Bear in mind that the event horizon is a surface in spacetime, not space. The geometry of this surface in spacetime already includes all the information about all the things that will fall into the black hole over its entire future history. When we talk about the horizon "changing", what we really mean is that we have adopted some convention about what events on the horizon--the surface in spacetime--are happening "at the same time" as some particular reading on our own clock. Any such convention is not a matter of physics, it's a matter of how we humans choose to describe the physics.

there is a wave of change in the event horizon spreading out from the entry point of the infalling object

No. This is not how it works. The event horizon is not that kind of thing. See above.

as well as some radiated gravitational waves

See my comment above about this for the limiting case you describe.

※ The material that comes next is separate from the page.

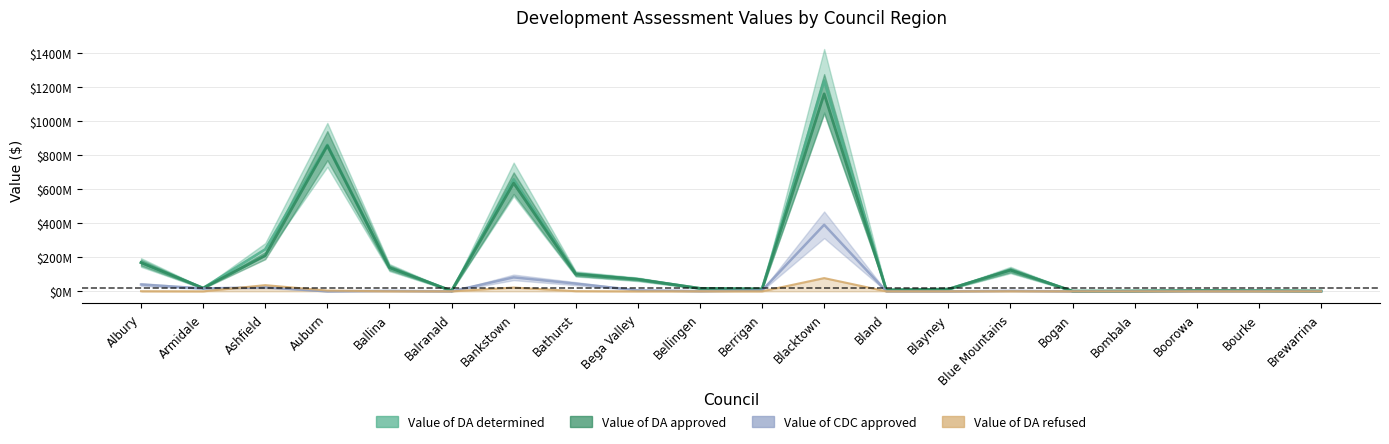

List the series in order of their peak value, lowest first.

Value of DA refused, Value of CDC approved, Value of DA approved, Value of DA determined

as these gravitational waves are radiated from the merger event, so can photons be emitted

Whether or not photons are emitted will depend on what kinds of matter are present when the merger takes place. If there is no matter present at all, we would not expect anything but gravitational waves to be emitted. But for most real-world black hole mergers, we expect that the holes are surrounded by matter which is falling in at the same time the merger takes place, and that matter will emit radiation as it falls in, and the radiation will be affected by the merger.

 

[Nugatory]

Is the increase in the size of the black hole observable at a great distance in a finite time?

Yes, with clarification that the “size” (by which you seem to mean the Schwarzschild radius) is not something that we measure directly. We measure the mass, by observing the gravitational effects produced by the mass. But…

If so, I'd say that's an observation that the object has crossed the event horizon.

No, because these gravitational effects are not interestingly different when the infalling mass is just outside the horizon and just inside. In the most extreme case, when the distribution of the incoming mass is spherically symmetric there is no difference at all.

But the problem with identifying the moment that the object crosses the horizon goes deeper than that. The (necessarily timelike) worldline of an infalling test body intersects the event horizon (a lightlike surface) at a particular point in spacetime and there’s no ambiguity about which one. That allows us to make statements about how much time passes for the infalling object, what an infalling clock reads as it falls through the horizon, how much time an infalling observer experiences before they die at the singularity. However, there’s no non-arbitrary way of matching events on the infaller’s worldline to our clock readings as we sit outside the black hole watching the proceedings.